Step 2: Visual verification

Always sanity-check the extracted segment:

# Play back and confirm it's the right demo
ros2 bag play demo.mcap

# Or quick stats check
ros2 bag info demo.mcap
# Verify: duration matches expected, topics present, no gaps

Why both? Markers can fail (gateway hiccup, missed message, duplicate session IDs from testing). A 30-second visual spot-check catches these before wasting hours training on garbage.

Fallback when markers are missing:

If markers didn't make it into the bag (gateway down, topic not subscribed, etc.), use the UI timestamps as a rough guide:

# UI says demo was 14:30-14:35 (laptop time)
# Robot clock might be off by minutes — extract a wide window

ros2 bag info robot_log.mcap
# → Start: 2026-03-15T14:28:00  End: 2026-03-15T16:45:00

# Extract generous window
ros2 bag filter robot_log.mcap -o candidate.mcap \
  --start 2026-03-15T14:25:00 --end 2026-03-15T14:40:00

# Visually find the actual demo, note the real timestamps, re-extract tight
ros2 bag play candidate.mcap

Handling Startup/Shutdown Lag

Reality: Operator clicks "Start" → takes 2-5 seconds to grab controller and begin demonstrating. The robot may already be in flight or moving autonomously.

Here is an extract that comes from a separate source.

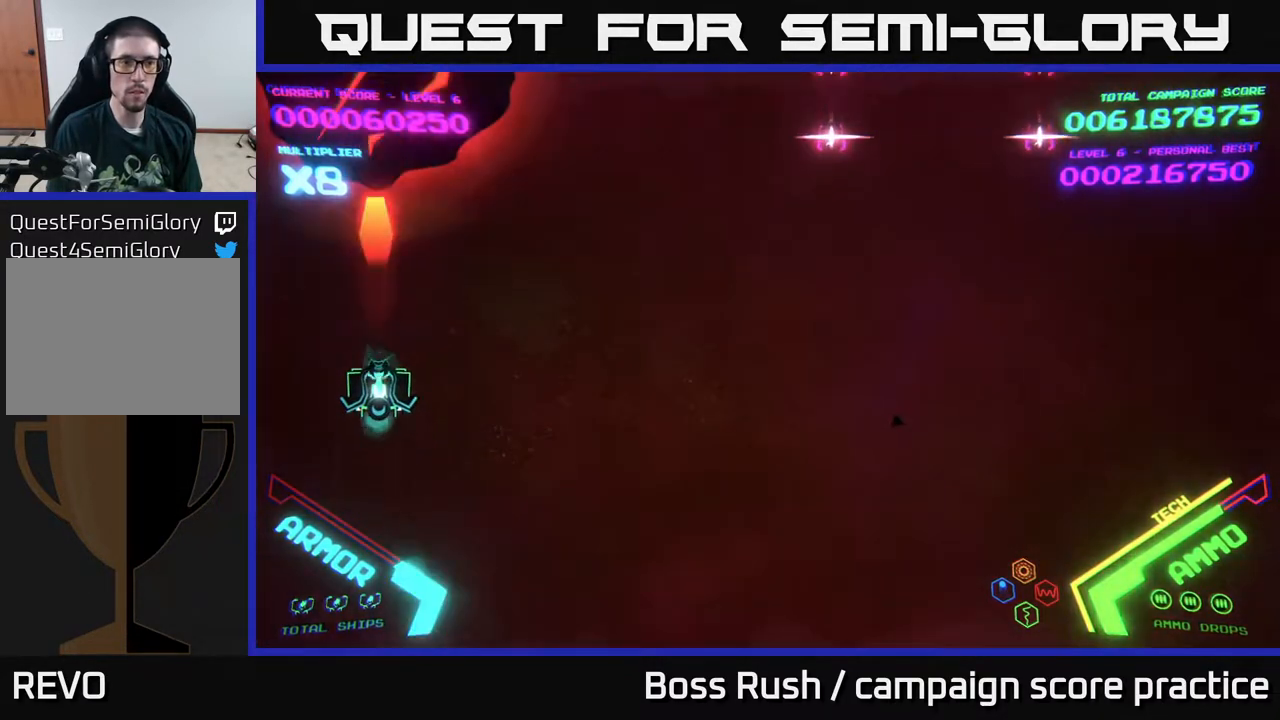
{"buttons": [], "left_stick": "up", "right_stick": "center", "events": [[33, "X", "down"], [83, "X", "up"], [100, "left_stick", "down-right"], [200, "left_stick", "right"], [450, "left_stick", "up"]]}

Timeline (robot already moving):
  |---autonomous mode---|---operator demonstration---|---back to auto---|
  ^                      ^                           ^                  ^
                         UI start                    UI stop
                         marker                      marker
                         (operator takes over)       (operator releases)

The markers ARE the ground truth. Unlike stationary-start scenarios, trimming based on velocity isn't possible. The demonstration is everything between start/stop markers.

What the markers actually mean:

  • start: Operator has taken manual control (even if still orienting)
  • stop: Operator releases control back to autonomy (or lands/stops)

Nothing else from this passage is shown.